'You were the future once' gibes The Daily Telegraph, picking up on Mr Cameron's slighting of the Prime Minister. It's a measure of our low and falling expectations of the British political media that its obsession with yesterday's theatrical detrita should seem so unremarkable. For sure, Mr Cameron done good. He looked reasonably confident, read out his questions just fine, and remembered a couple of the ad libs he'd prepped. But that he and Mr Blair were debating reform of our schools was a triviality apparently beneath the reporting dignity of Fleet Street's finest.
Lest we forget, the issue was the admissions policy of this country's secondary schools. The Tories want all schools to be free to set their own criteria: a de facto return to selection, most likely according to academic ability. This is a policy vigorously opposed by Labour, and by the Lib Dems, both of which reject any suggestion that the 11-plus should be exhumed. It's a big political debate, the outcome of which will affect all current or prospective parents with school-age kids.
Which is what makes the abject and pathetic coverage by our media of yesterday's PMQs so depressing. Did they subject the statements of either Mr Blair or Mr Cameron to any critical analysis? Did they tease out what their positions meant for their parties' respective education policies? Did they assess what effect such policies would have on the lives of our children, parents or teachers? Of course not. Because that would be hard. And it might be boring. Then people would switch off.
This is perhaps why Charles Kennedy's crucial questions to the Prime Minister have been under-reported. Mr Kennedy put Mr Blair on-the-spot about the USA's seemingly routine deployment of so-called 'extraordinary renditions' - transporting suspected terrorists from the US to a third country for further questioning, interrogation and (the widespread fear is) torture in covert CIA prisons.
Once such accusations might have been dismissed as European paranoiac fantasy. But the scandalous abuses perpetrated at Guantánamo Bay and in Abu Ghraib lend credence to these disturbing allegations. Mr Blair blandly reassured the House of Commons that, "The practice of rendition as described by [US] Secretary of State Condoleezza Rice has been American policy for many years…. However, it must be applied in accordance with international conventions, and I accept entirely Secretary of State Rice's assurance that it has been."
When Mr Kennedy then followed-up - to ask if, and when, Mr Blair was told about the 400 rendition flights through 18 British airports which has been documented by the Mail on Sunday - the PM dissembled bafflement: "In respect of airports, I do not know what the Right Honorable Gentleman is referring to."
This was a sneaky lie, glibly told in order to dodge a tricky question about a fundamental issue of human rights. As this week's Economist punchily notes: "snatching people off a foreign country's streets and holding them incommunicado in an undisclosed place without charge for months, even years, without even their families' knowledge, is unlawful, whether or not torture is involved." Yet Mr Blair stayed silent, and the media stayed schtum - because concentrating on gladiatorial personality politics is just so much easier than having to place three syllable words like 'rendition' within the context of international law.
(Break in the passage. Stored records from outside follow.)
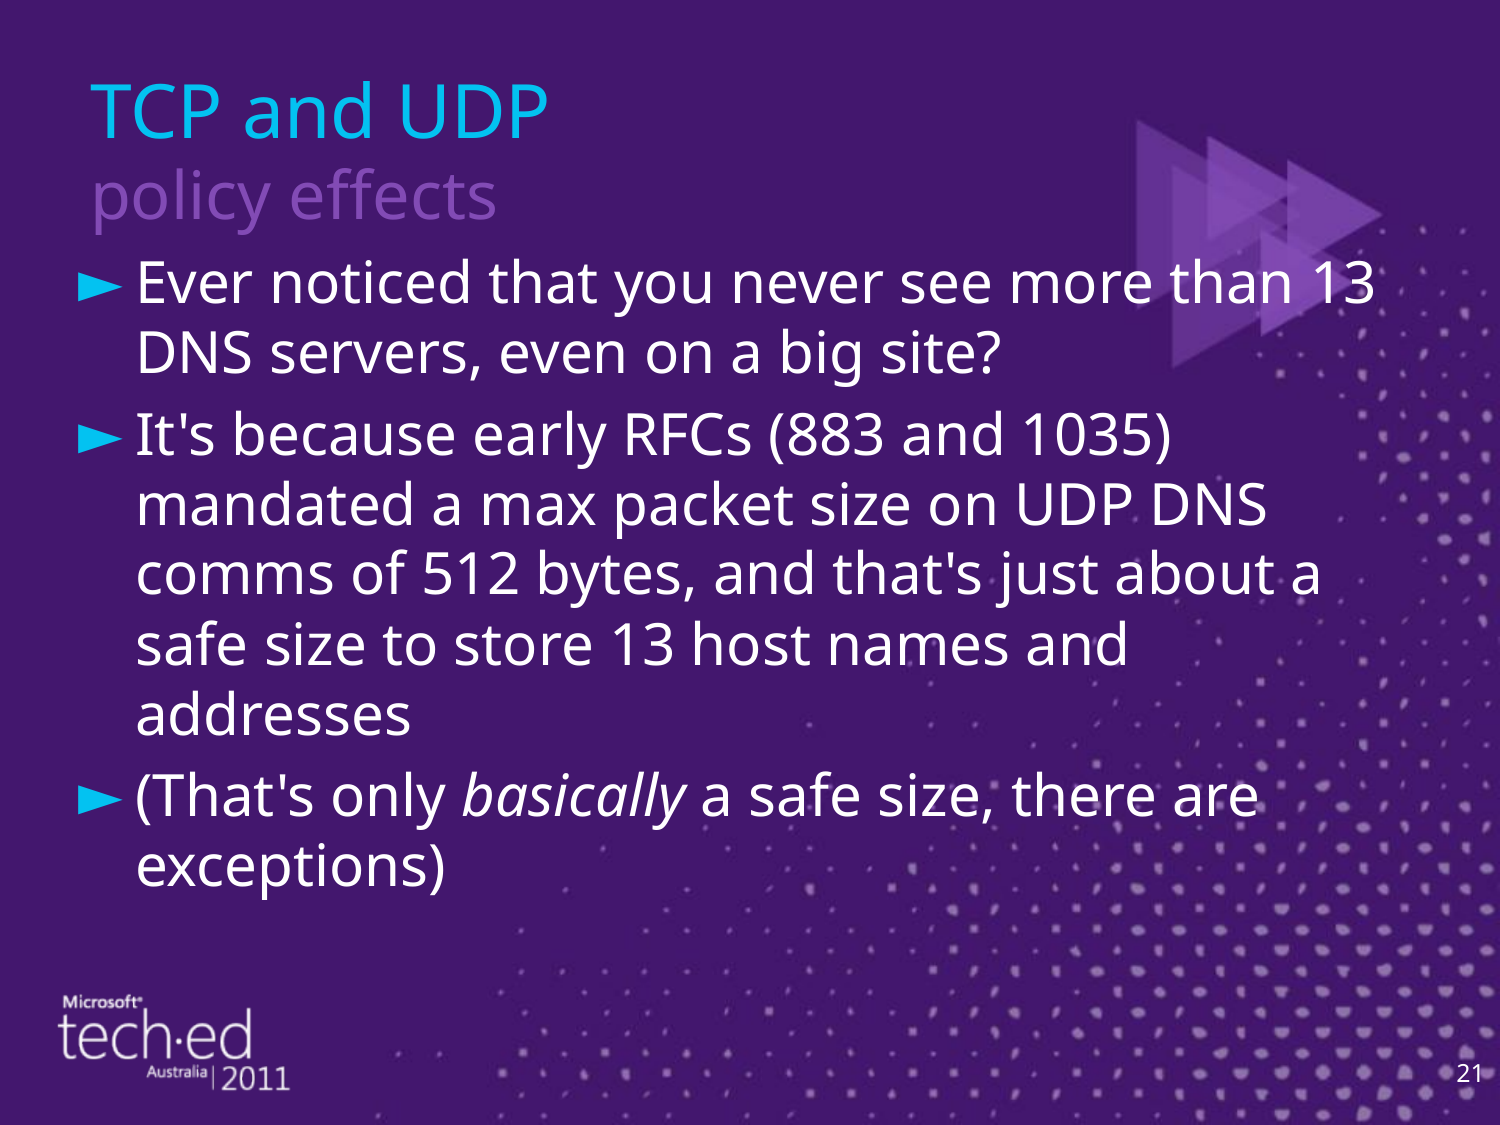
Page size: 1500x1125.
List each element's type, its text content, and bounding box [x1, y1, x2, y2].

title TCP and UDP policy effects [75, 54, 1425, 237]
picture [0, 0, 1500, 1125]
list Ever noticed that you never see more than 13 DNS servers, even on a big site? It's because early RFCs (883 and 1035) mandated a max packet size on UDP DNS comms of 512 bytes, and that's just about a safe size to store 13 host names and addresses (That's only basically a safe size, there are exceptions) [63, 237, 1436, 925]
slide_number 21 [1187, 1037, 1500, 1113]
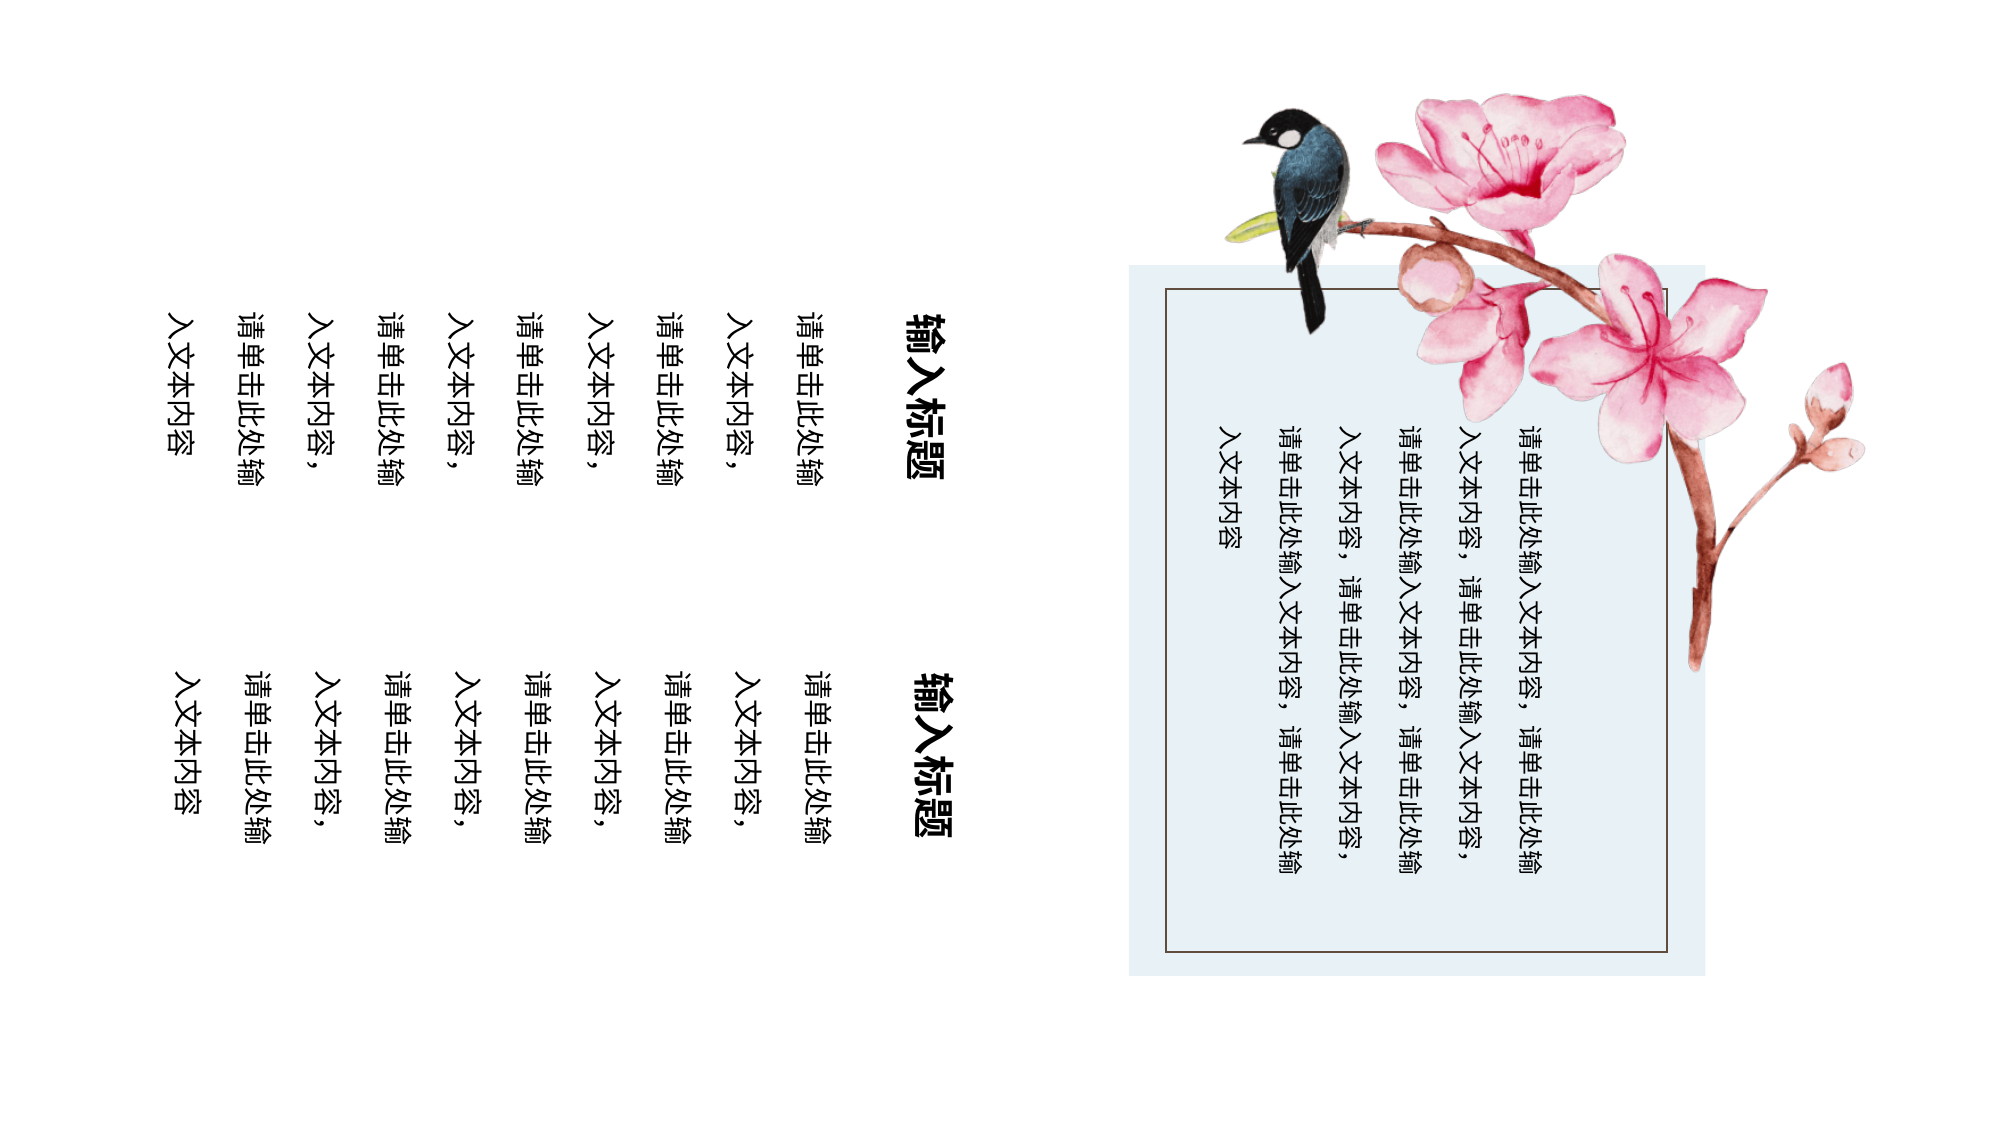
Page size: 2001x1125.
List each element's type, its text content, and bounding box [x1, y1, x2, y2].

picture [1100, 0, 1976, 729]
text_box 请单击此处输入文本内容，请单击此处输入文本内容，请单击此处输入文本内容，请单击此处输入文本内容，请单击此处输入文本内容 [212, 655, 879, 884]
text_box 请单击此处输入文本内容，请单击此处输入文本内容，请单击此处输入文本内容，请单击此处输入文本内容，请单击此处输入文本内容 [204, 297, 872, 525]
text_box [1128, 265, 1706, 976]
text_box 输入标题 [878, 299, 960, 511]
text_box 输入标题 [886, 657, 968, 870]
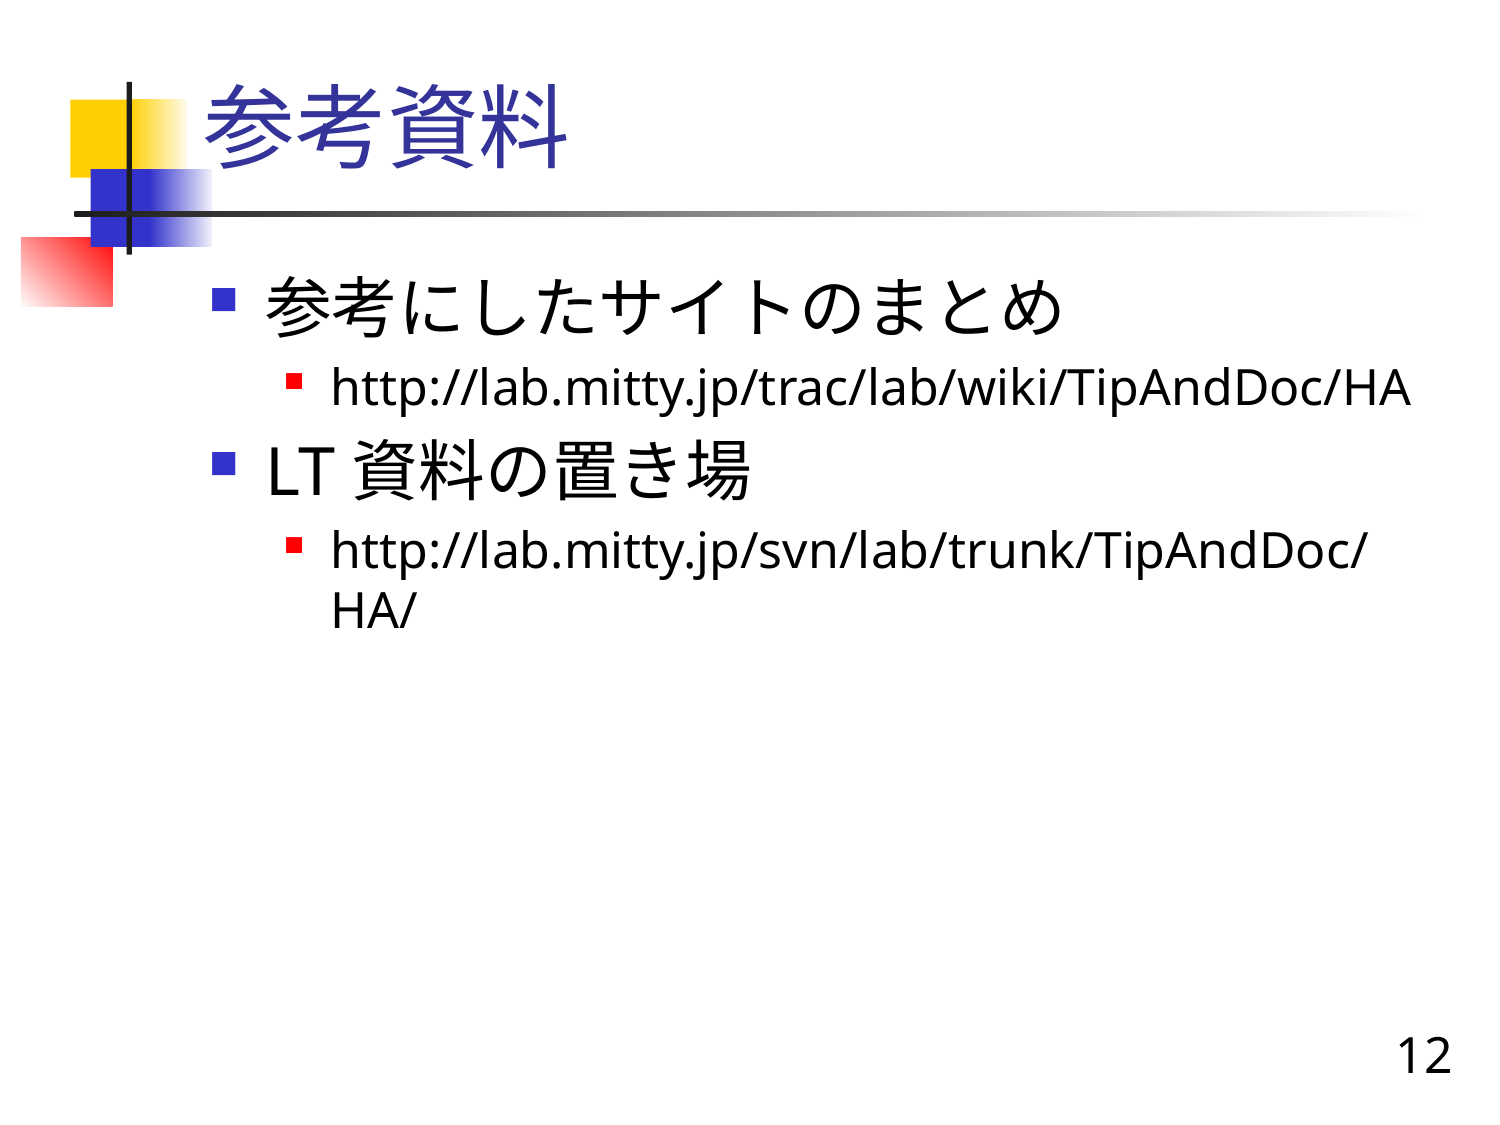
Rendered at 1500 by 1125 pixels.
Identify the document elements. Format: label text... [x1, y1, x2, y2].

title 参考資料 [188, 34, 1468, 188]
list 参考にしたサイトのまとめ http://lab.mitty.jp/trac/lab/wiki/TipAndDoc/HA LT資料の置き場 http://lab.mitty.jp/svn/lab/trunk/TipAndDoc/HA/ [193, 257, 1470, 1007]
slide_number 12 [1154, 1023, 1468, 1100]
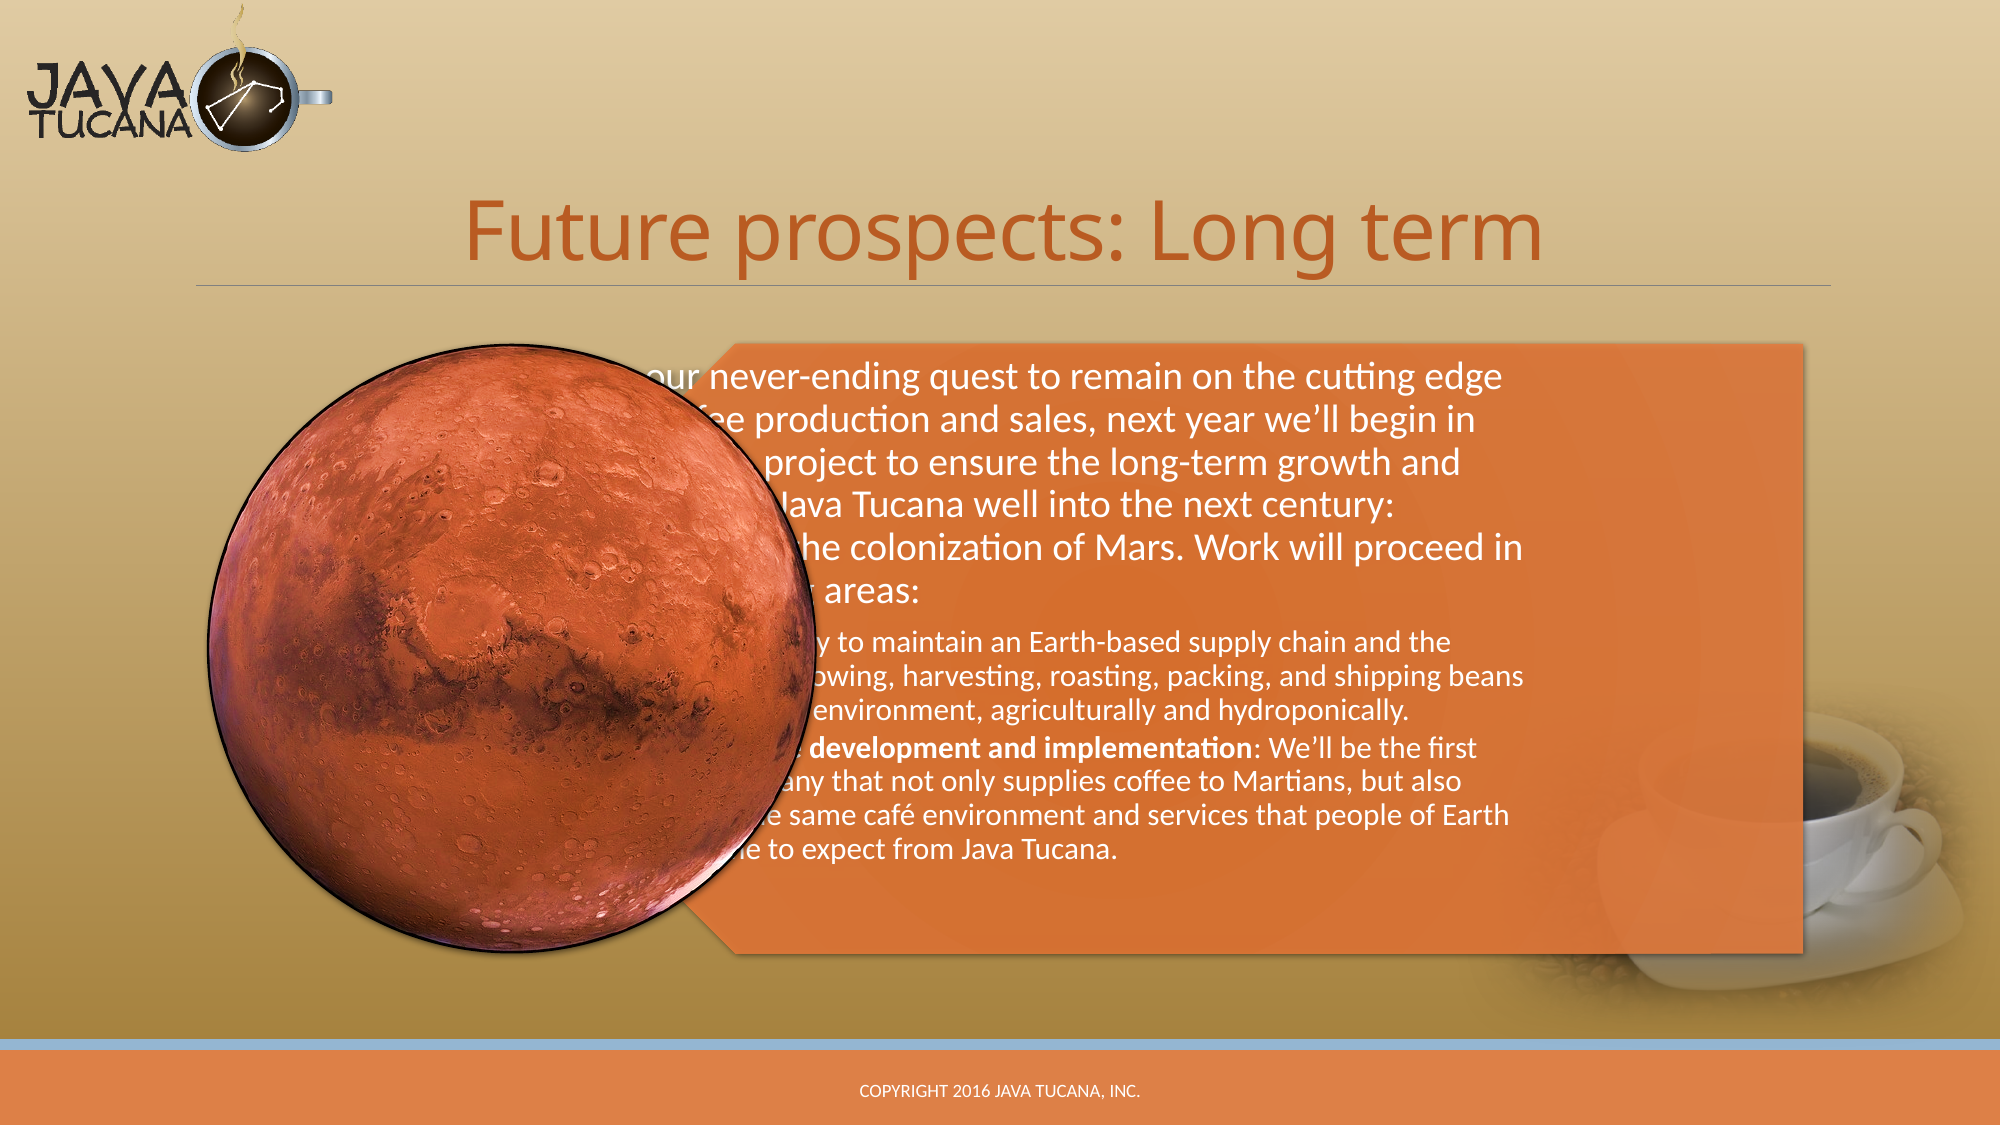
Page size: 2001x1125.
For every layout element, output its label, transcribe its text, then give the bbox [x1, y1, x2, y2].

title Future prospects: Long term [180, 47, 1830, 282]
footer Copyright 2016 Java Tucana, Inc. [604, 1059, 1396, 1120]
picture [13, 0, 341, 159]
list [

Indeed, the media might - if they had been feeling at all interested in thinking hard - have asked the new Tory leader his opinion of the US's practice of rendition. For, as Jonathan Freedland noted in yesterday's Guardian, Mr Cameron and his Notting Hill henchmen, George Osborne, Michael Gove and Ed Vaizey, are all vigorous cheerleaders of the invasion of Iraq, and fully signed-up to the neo-con agenda of forcibly exporting democracy. Yet the media are so in love with their own love-in that they have chosen deliberately to ignore Mr Cameron's policy weaknesses. It simply doesn't fit with their current agenda, which is to project the image of a messianic leader capable of socking it to New Labour, and injecting a bit of dynamic competition back into politics now they've tired of Mr Blair's decade of dominance.
Writing in the Financial Times Magazine last week-end, its former editor John Lloyd proposed a five-point plan to rescue the media from its present pitifully parlous predicament. Though a bit of a curate's egg, his last paragraph at least struck me as bang-on-the-money:
"[Journalists] should always be aware - and seek to make readers, listeners and viewers aware - of complexity. Few things in public life are easy to solve, to reform or to conclude. The debates we have as a nation are always made cruder by being simplified, and though it's hard to keep that in mind and also keep an audience, we have to be true to that if we're being true to our profession."It's a noble clarion call to his colleagues, all of whom will turn a deaf ear to its plea, content instead to plaster their front pages, or pollute the airwaves, with schlock-fest politicking.